La Ricotta di Fassari Pasolini rivive sul palco del Parenti

Confrontarsi con i mostri sacri è impresa ardua e pericolosa, ancor più se l’intenzione è quella di tradurre dalla pellicola al palcoscenico capolavori della storia del cinema e della letteratura come «La Ricotta» di Pier Paolo Pasolini. Ma se il maestro bolognese fosse in vita direbbe che Antonello Fassari, autore del monologo andato in scena al Teatro Franco Parenti nell’ambito della Piccola Rassegna Pasolini, ha fatto goal, metafora calcistica cara all’autore. Fassari, attore nonchè autore dell’allestimento scenico in collaborazione con Adelchi Battista e la violoncellista Daniela Petracchi, ha attraversato con sorprendente maestria sceneggiatura e personaggi dell’opera, rivisitando con pathos e amara comicità il calvario del proletario Stracci, suo malgrado protagonista di un set sulla Passione di Cristo. Fassari non stravolge il testo ma taglia, cuce ed enfatizza simboli cari al regista, dalle citazioni figurative (l'accostamento alle pale d'altare di Rosso Fiorentino e del Pontormo), ai richiami filmici (le sequenze accelerate che ricordano il film muto e in particolare il primo Chaplin, amatissimo da Pasolini), all’utilizzo sapiente della musica.

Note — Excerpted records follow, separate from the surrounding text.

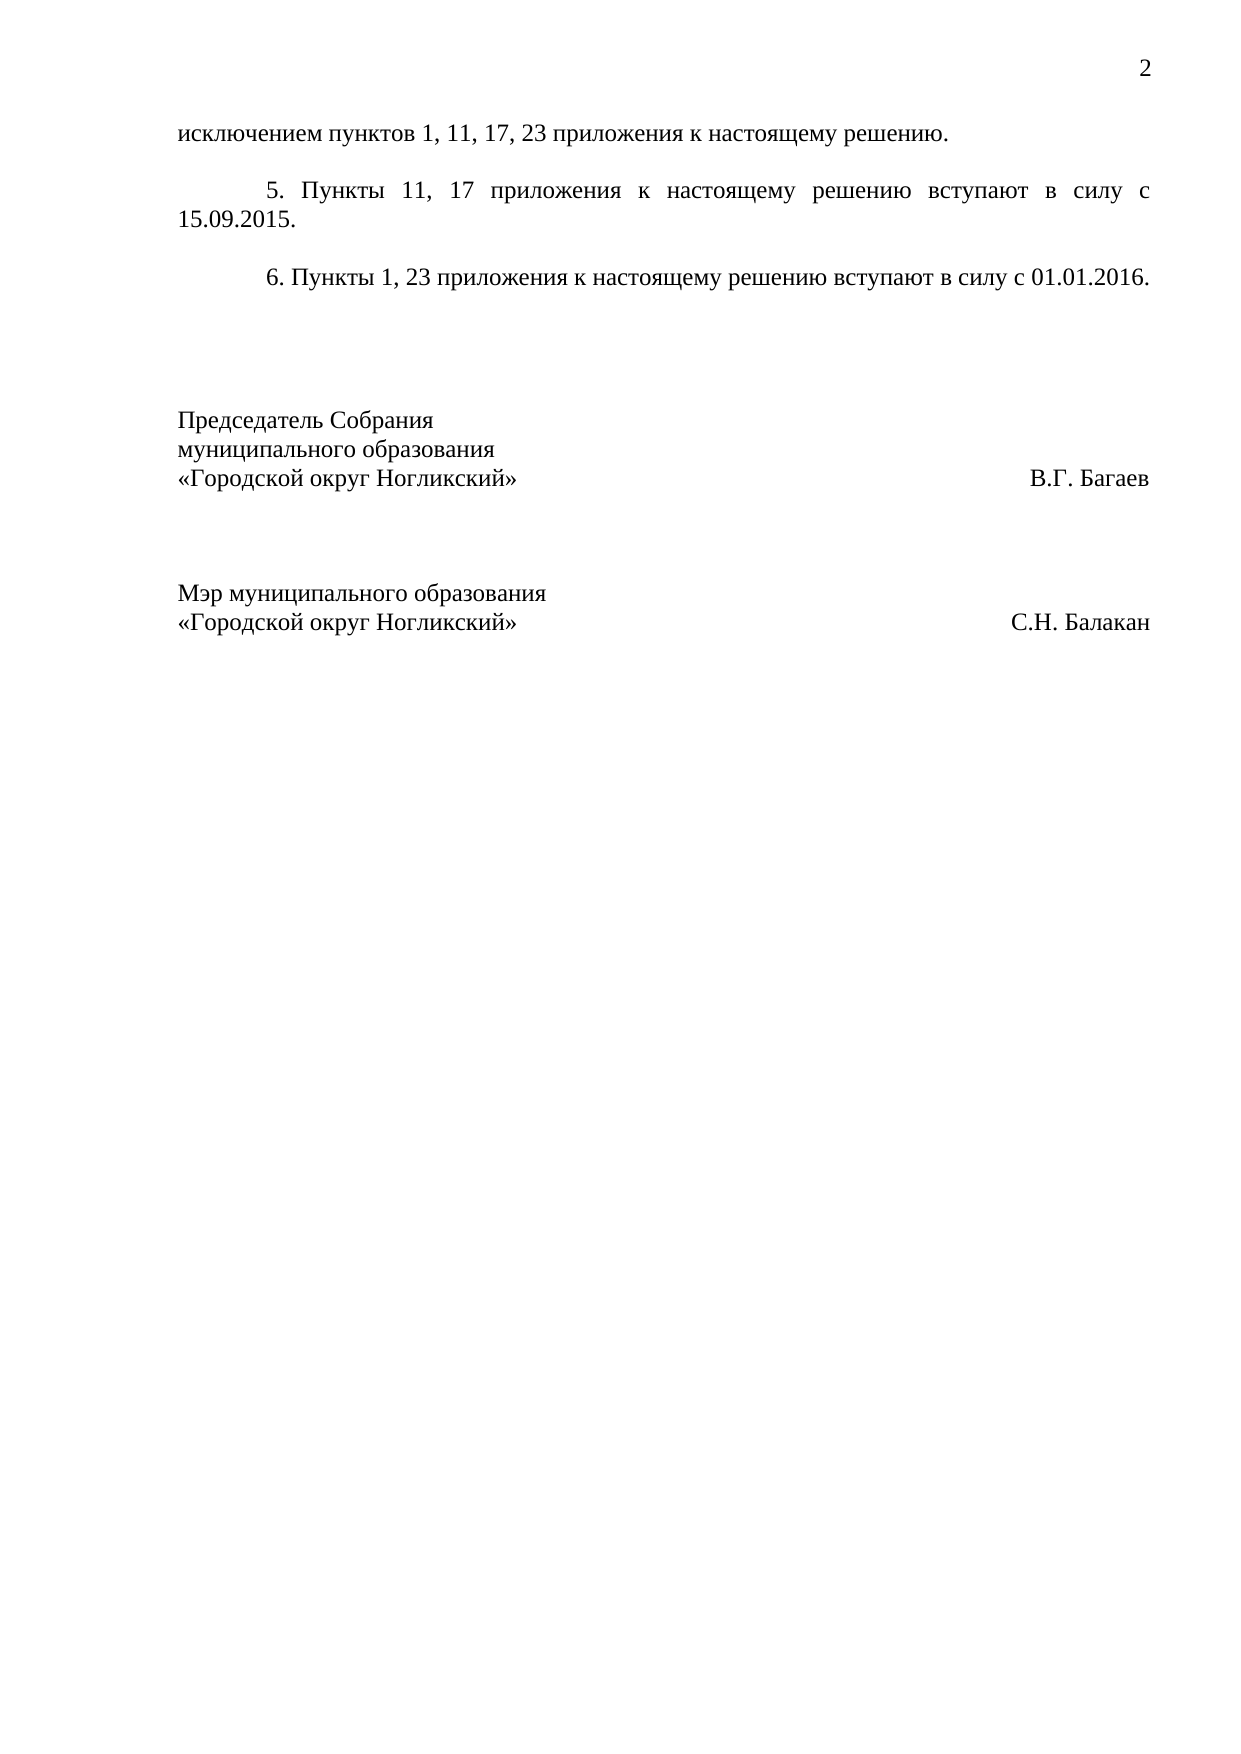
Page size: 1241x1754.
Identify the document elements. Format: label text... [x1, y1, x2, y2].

text «Городской округ Ногликский» В.Г. Багаев [177, 463, 1152, 492]
text Председатель Собрания [177, 406, 1152, 434]
text Мэр муниципального образования [177, 578, 1152, 607]
text «Городской округ Ногликский» С.Н. Балакан [177, 607, 1152, 636]
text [177, 118, 1152, 147]
text 5. Пункты 11, 17 приложения к настоящему решению вступают в силу с 15.09.2015. [177, 176, 1152, 233]
text 6. Пункты 1, 23 приложения к настоящему решению вступают в силу с 01.01.2016. [177, 262, 1152, 291]
text муниципального образования [177, 434, 1152, 463]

La proiezione della pellicola originale al termine del monologo nulla toglie all’originalità di una rappresentazione che mostra una volta in più quanto i grandi classici contemporanei abbiano ancora da dire sul piano poetico e narrativo. La rassegna del Franco Parenti, che ieri ha visto in scena l’attore Filippo Timi nella lettura delle epistole a Silvana, prosegue domani con l’omaggio della compagnia Motus al regista-poeta nella rappresentazione di «Come un cane senza padrone», autodefinizione di Pasolini che, in poesia in forma di prosa, scriveva: «giro per la Toscana come un pazzo e per l’Appia come un cane senza padrone.